BEGIN EXCERPT

Chemical Heritage Museum
315 Chestnut St., 215-925-2222, chemheritage.org
The words “chemical” and “heritage” don’t usually get us excited — and let’s face it, the combination is worse. But the Chemical Heritage Foundation, which opened the doors to its 17,000-square-foot museum and conference center in Old City earlier this month, is definitely worth a visit. Ten years in the making, this $20 million project uses contemporary art, history, current events, artifacts and technology to examine science in our everyday, beaker-phobic lives.
“A museum is a visual place, and we really wanted this one to be captivating,” says curator Erin McLeary. “Even if you don’t know what something scientific is, you’ll find it interesting here.” From birth control to computers, explosions to pasteurization, the permanent exhibit conveys the roles science has played — and continues to play — in shaping modernity. The first of the changing exhibits, “Molecules That Matter,” takes a look at 10 organic molecules that have influenced the world, including familiar faces such as nylon, DNA and aspirin. “We’re not as interested in teaching science as much as we are exploring how it occurs in our world,” says McLeary.
If the science doesn’t draw you in, the striking renovation of the First National Bank (built in 1865) is worth a look. The large arching windows let in plenty of natural light — a rarity in the museum world — and the eco-friendly construction included wall tiles and floors made from recycled materials. Then, of course, there are our favorite two words: free admission.
When Visiting: so the museum will be closed from Jan 19 – 23rd for construction. Normal hours are Monday to Friday 10-4. Not exactly conducive for a “night out” but listen up: It won’t take you more than an hour to go through the exhibits, so aim to be there around three o’clock and then march over to Second St, do some shopping and hit up the bars for happy hour! Old City is chock full of great places to go for food and libations. Some PhilaCulturati favorites include the church-turned-bar National Mechanics, a local brewery with a contemporary vibe, Triumph Brew Pub, and the Khyber the city’s best hipster hangout.

END EXCERPT
BEGIN DATA SHOWN

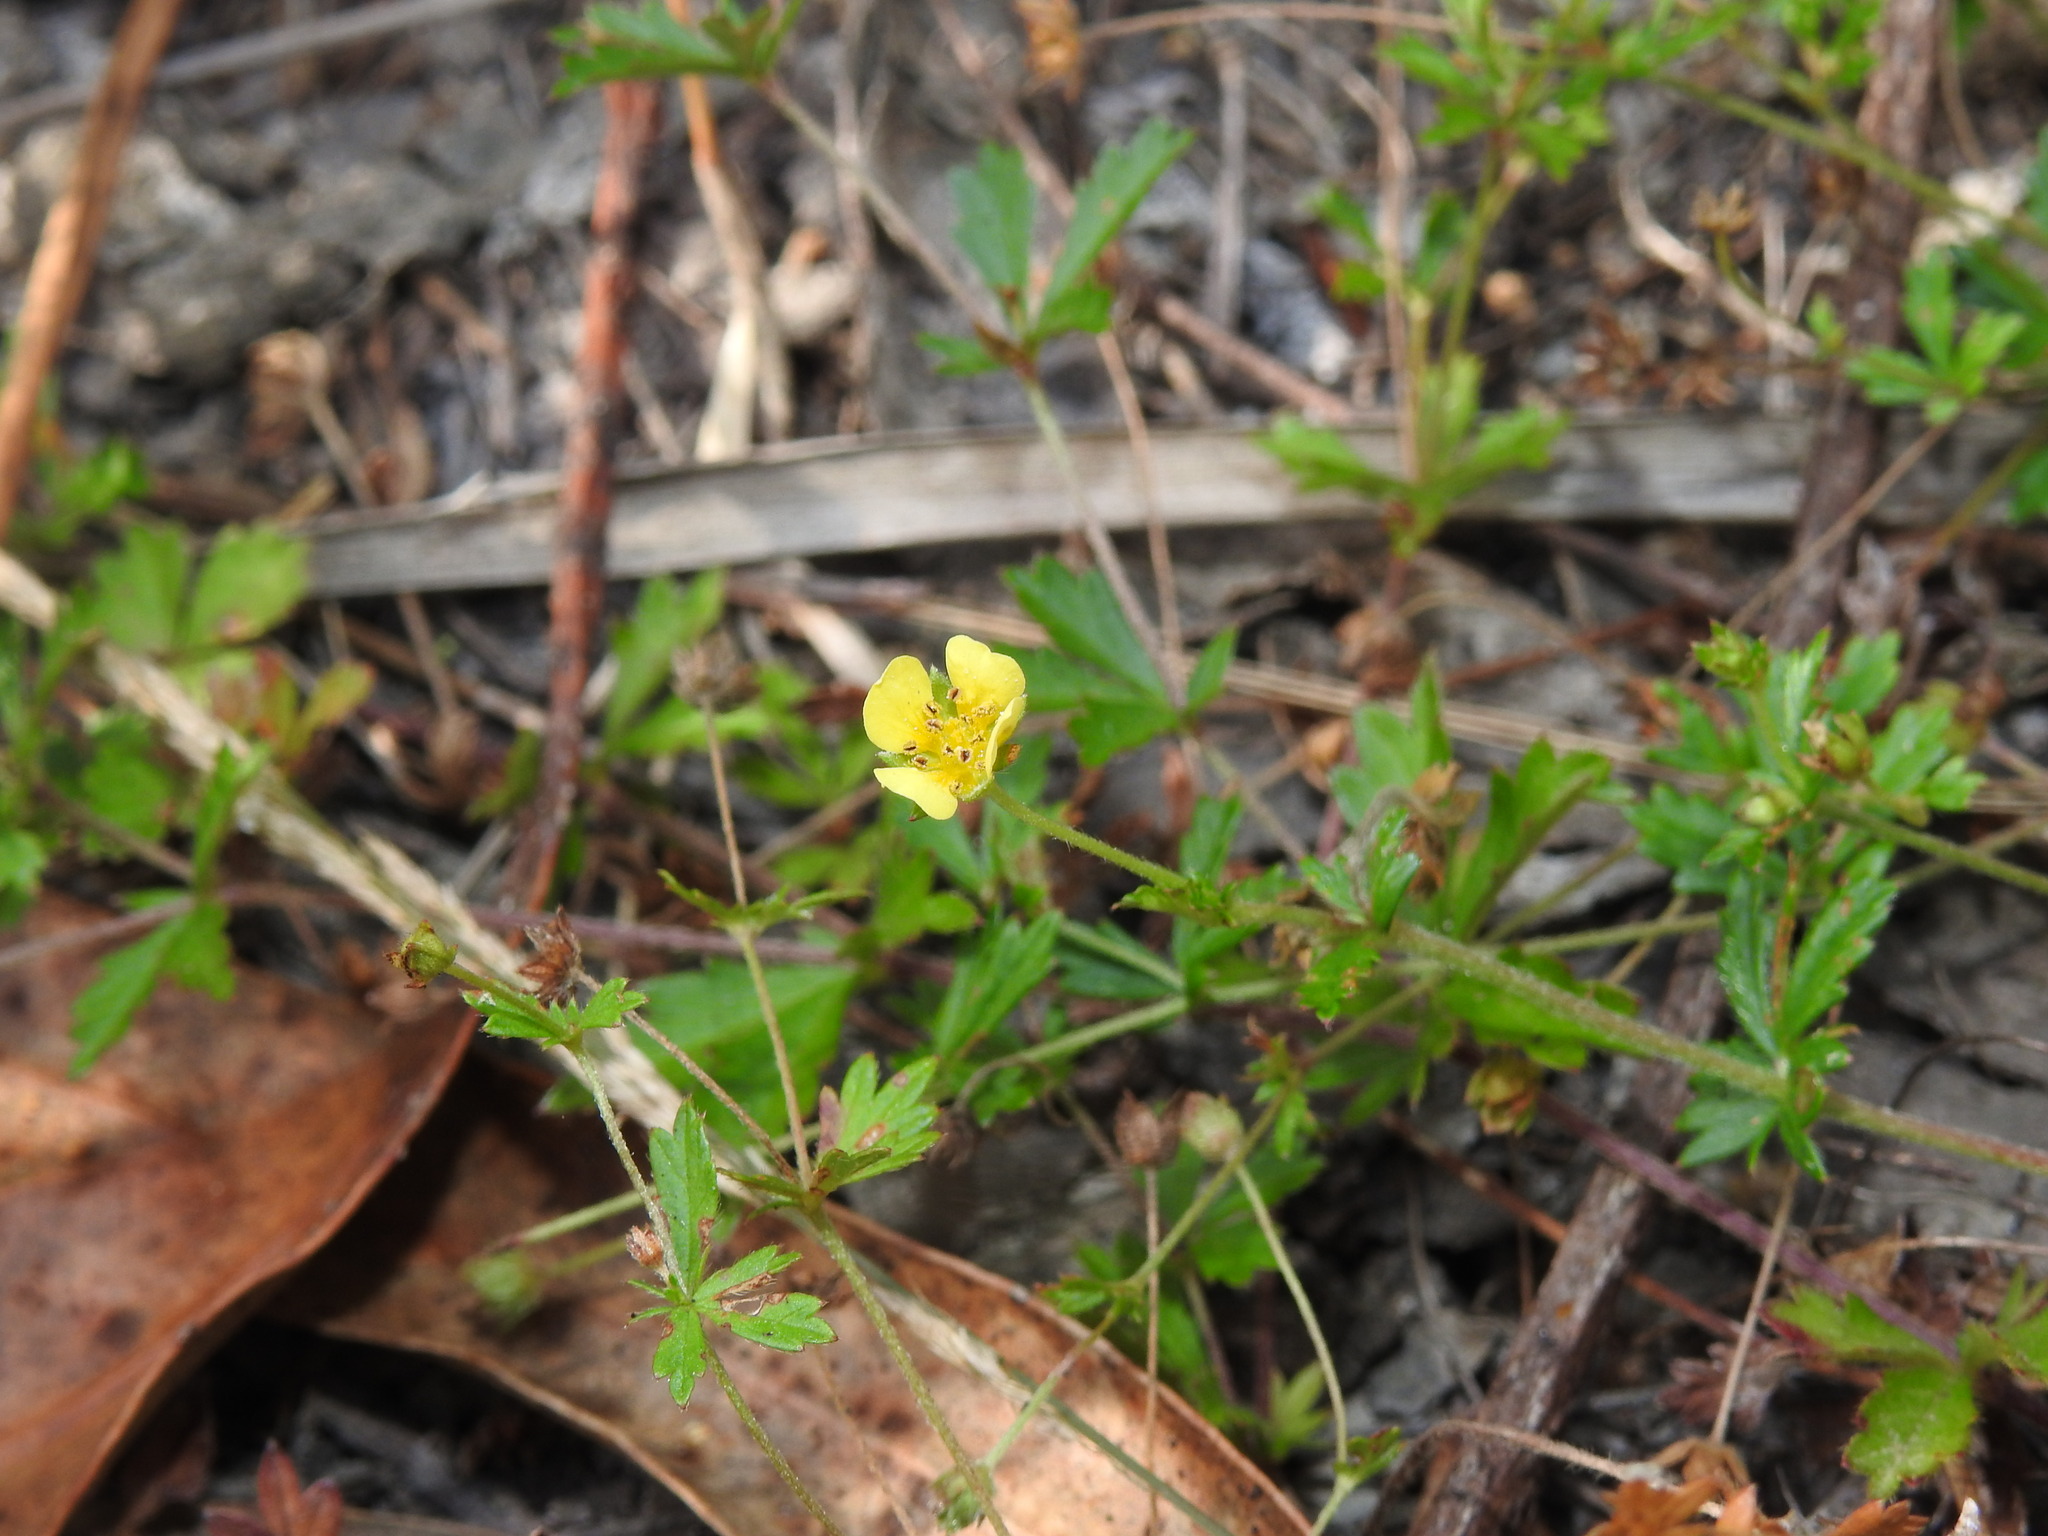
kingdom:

END DATA SHOWN

TASKS TO COMPLETE –
A - In the museum review, what building was renovated to house the museum, and when was it built?
B - Resume the museum review, picking up after its final sentence.
Nothing in the data is needed for working with the museum review.

ANSWERS TO THE EXERCISES –
A - The First National Bank, built in 1865.

B -
Philadelphia Stories
Through Feb. 6, free, Art Institute of Philadelphia, 1622 Chestnut St., 215-405-6408
![]() |
Within the mountainous archives of the City of Philadelphia’s records department and the Historical Society of Pennsylvania (HSP) lies evidence that our much-clichéd “city of neighborhoods” has major roots. The Art Institute’s “Philadelphia Stories: Yours, Mine, Ours” showcases more than 60 photographs from those archives that depict ordinary Philadelphians — immigrants, workers, neighbors, churchgoers, schoolchildren — through 150 years of history.
The exhibit reaches back to the 1860s when photography was first developing as a widespread medium.”Philadelphia Stories” is a nostalgic selection that sheds light on our foods, our cultural backgrounds, our religions and our businesses.
“It’s a good example of a wonderful collaboration among partners you wouldn’t normally think of,” says city Records Commissioner Joan Decker of her department’s alliance with HSP to dig up, digitize and upload these accounts. Already some 90,000 of the city archives’ two million photos have been posted on phillyhistory.org; HSP is in the process of compiling an interactive Web site, philaplace.org, set to launch in May. The site, of which this exhibit is a precursor, will showcase the evolution of Philly’s immigrant neighborhoods through photographs, maps, timelines, audio and visual clips, podcast tours and text.
Convenient for all those art students, the Art Institute is right near lots of fun bars and shopping. The gallery is open Monday to Thursday 9am-7pm, so we recommend hitting it up then. Nodding Head Brewery is a good place for low-key dining, great local beer in a pub atmosphere. For more upscale dining in a swank bar, try Alfa over on Walnut.